Friday, February 27, 2009

Topless coffee, or How to find the perfect cup size

Perhaps you've heard of the new term "sexpresso," the melding of Hooter's-style waitresses with a Starbucks-type barista. There's Cowgirl's Espresso, whose theme is "Giddy Up;" Java Girls, featuring "sexy barista models;" and The Sweet Spot Cafe, where you can get "a delicious drink with a wink and a smile."

But now, the coffee industry has thrown bikinis aside in favor of topless coffee. In Vassalboro, Maine, the Grand View Topless Coffee Shop is open for business.

Interestingly, the company is reported to have received 150 applicants for the 10 positions available.
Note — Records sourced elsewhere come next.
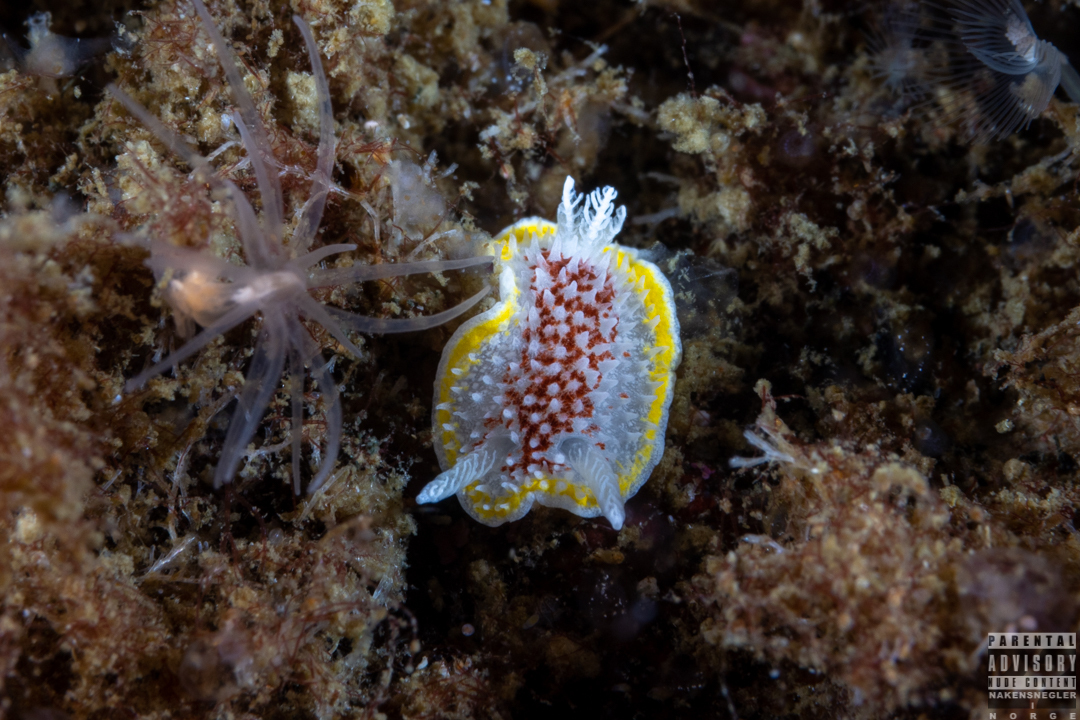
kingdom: Animalia
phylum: Mollusca
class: Gastropoda
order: Nudibranchia
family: Calycidorididae
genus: Diaphorodoris
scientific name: Diaphorodoris luteocincta
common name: Fried egg nudibranch
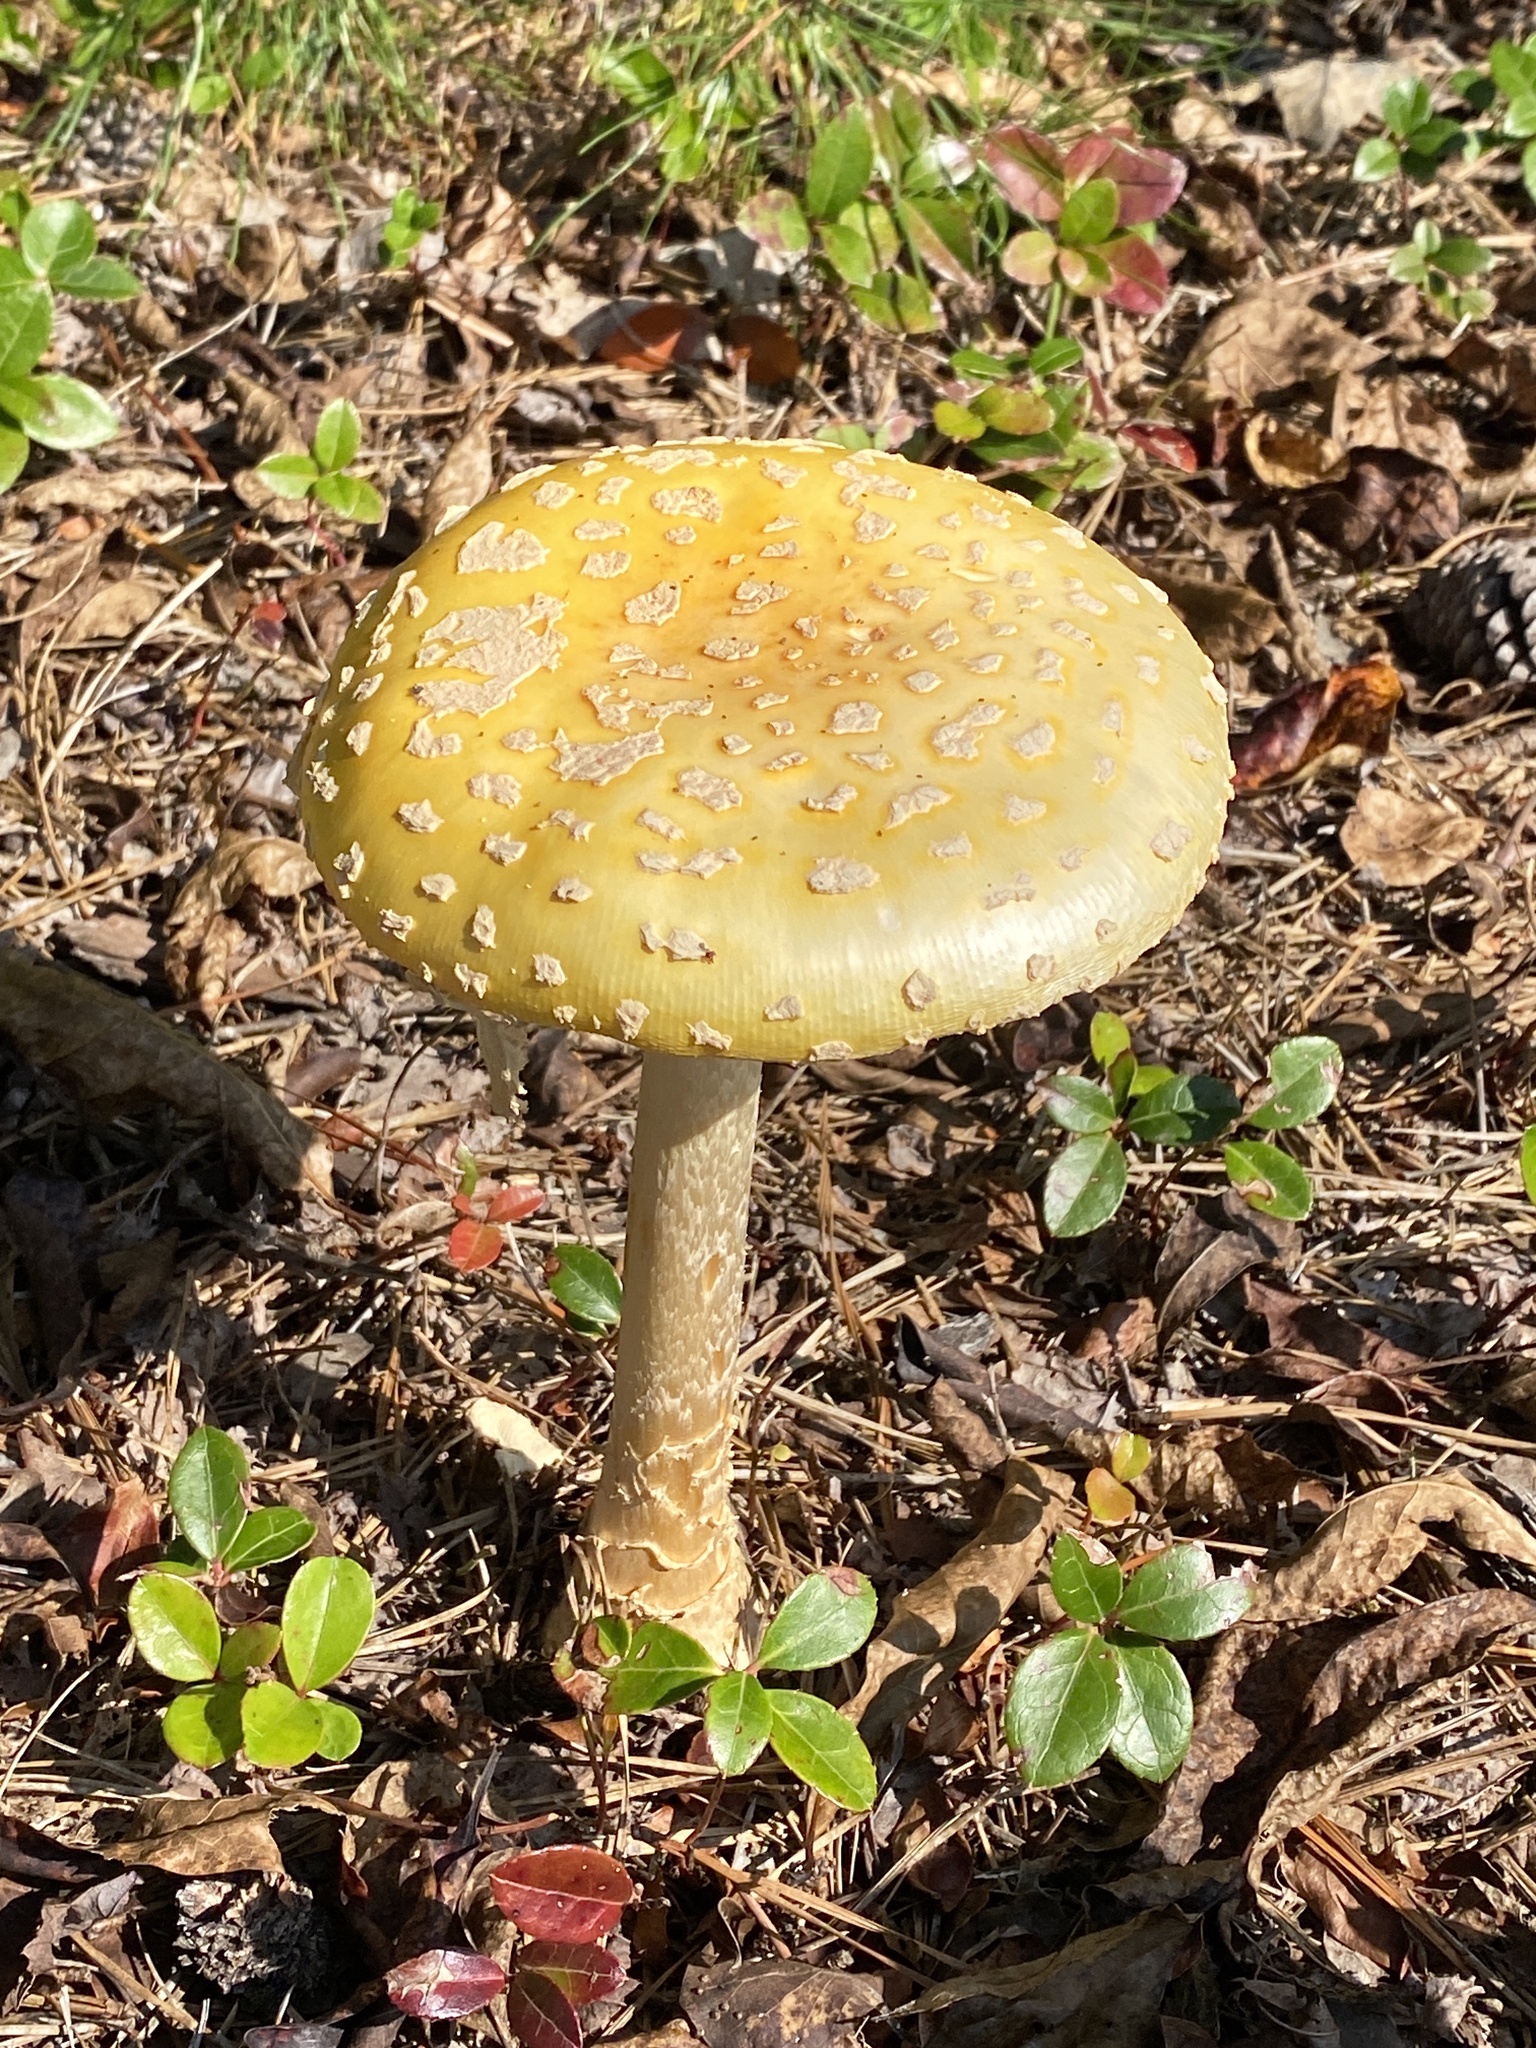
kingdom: Fungi
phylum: Basidiomycota
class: Agaricomycetes
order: Agaricales
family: Amanitaceae
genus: Amanita
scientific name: Amanita muscaria
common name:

This begs the question: Is this kind of employment degrading or empowering to women, particularly in this economy?

According to the local newspaper's report, here are what the topless waitresses themselves are saying:

Asked whether the shop is degrading to women, [Susie] Wiley said, "No, I love it. I find it very empowering, not degrading."

"It's just a body part," [waitress Kris Kelley] said. "There are more serious issues to worry about in this country than something like this."

Of course, many female residents of the town have a different opinion entirely. Still, one has to wonder, if these women are in control of the ways they choose to reveal their bodies, are they being objectified? If they find this to be a choice for economic survival, is it still a choice? Feel free to log your opinions in the comments section.

I do have to say that while the sexpresso shops mentioned above are mostly run by women, the Grand View Topless Coffee Shop is run by a man...a man who lives in the motel attached to the shop.

I think this is sort of creepy.

And the owner's comment in the local newspaper story?

We want to keep the girls respectable, not trashy...The biggest thing is keeping people happy.

Hmm...one has to wonder who he's keeping happy: the waitresses or the clients.

1 comments:

tv said...

It may be the Protestant/American sense of shame I was raised with. It may be the aesthetics--if I were to go to Hooters, I would feel awkwardly overdressed, and I imagine that feeling would only intensify if I were being served coffee by topless women. It may be that I tend to be anti-pornography, although not militant--I think that objectification exists and is bad, even if you knowingly and willingly become the subject. That you can't ever fully subvert it. But I'm just really not feeling the topless coffee place.

But I guess I'm for the freedom of these women to choose to work there. I wouldn't patronize the place, though.